Takahashi then said that he would put the cat proposal to Namco/Bandai.

(via bOING bOING) keita takahashi social software videogaming 1

2005/1/4

Also on the New Year Honours list: Peter Molyneaux, creator of Populous, Black and White and Fable and pioneer of the "God-game" genre, gets an OBE. According to comments in the Slashdot thread, he is not the first computer game designer honoured with an OBE; for one, the designer of Creatures got one a while ago.

obe peter molyneaux videogaming 2

2003/8/1

Mod chips for game consoles are now illegal in Australia. How quickly this will impair their availability at computer markets remains to be seen.

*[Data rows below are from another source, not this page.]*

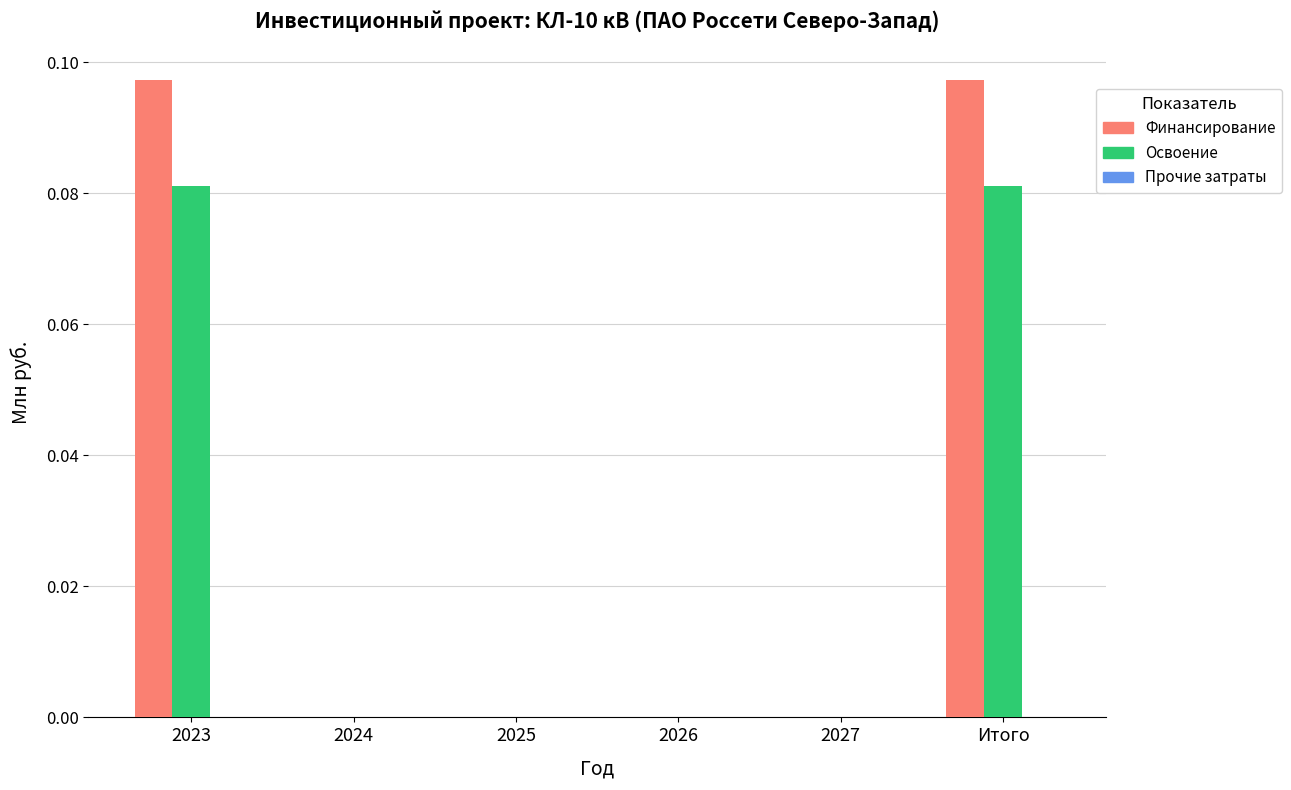

Is it true that Освоение equals 0.0 at 2025?

True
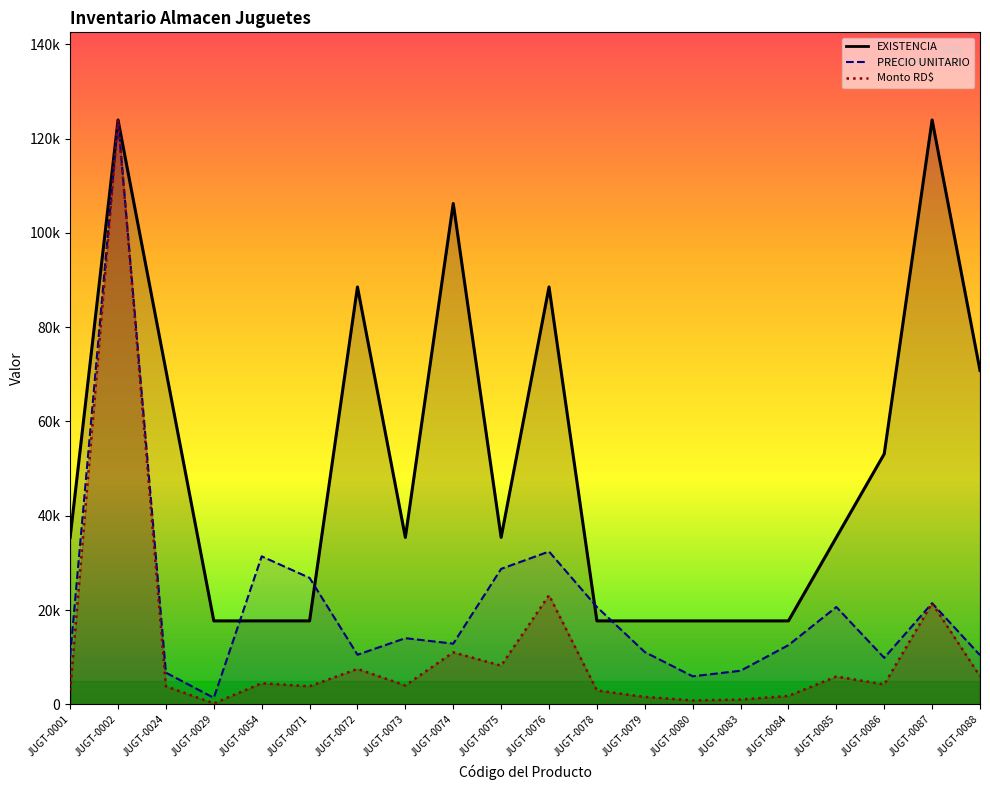

Which series has the largest total across all categories?

EXISTENCIA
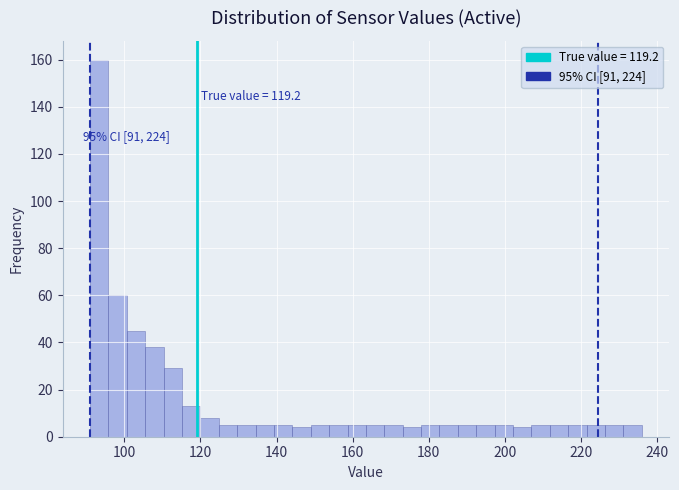

Around what value on the x-axis is the tallest bar? Give the approximate position of its centre, as read against the axis.

94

australia copyfight modchips videogaming 0

2003/5/28

This looks like a fun book: Lucky Wander Boy, about an over-intellectual video-game connoisseur's quest for an ultra-rare game. Some excerpts:

Who doesn't love "Frogger"? It draws its power from our shared memories of powerlessness. Wherever we are now, at one time or another we have all felt the poor frog's anxiety in the face of the world's intransigence, its blind and callous disregard for our happiness or well-being. We are not killing anything in "Frogger," except the occasional fly. It is all we can do to stay alive, avoid the fast cars, snakes, gators and weasels long enough to get a lady frog and make it to the top of the screen for our moment of rest. More than anything else, we'd love to stay in that Frog Haven forever, existing in a state of amphibian bliss -- but we are forcibly dislodged, and have to repeat the whole ordeal. Most of our antagonists do not even know we exist. They are not "after" us. We are not a target. We are just in the way.
And the world of "Double Dragon" is a world of car ads and wanted posters and brick buildings, not the iconic idea of a building we see in "Donkey Kong," but recognizable individuated buildings. The Classic games were Classic because, like classical music or architecture, they strove to give life and weight to ideals of order and proportion, to provide a vision of timelessness. In "Double Dragon," we can see the cracks in the brick, the mold growing on the drainage pipes, the unmistakable deterioration of the world we live in. We are thrust rudely back into time. When I put a quarter into an arcade machine or call up an emulated game on my computer, I do it to escape the world that is a slave to the time that makes things fall apart. I have never played these games to occupy my world.

(via TechDirt)

fiction videogaming 0

2000/7/20

Marketing ploy of the day: ASUS, manufacturer of 3D graphic accelerator cards favoured by computer gamers, have hit upon a clever way of boosting the sales of their brand: offering the cards with a driver which allows you to see through walls, thus giving ASUS-based players of first-person shooters an unfair advantage over those using rival cards. However, the public didn't like this idea much, and the driver was withdrawn.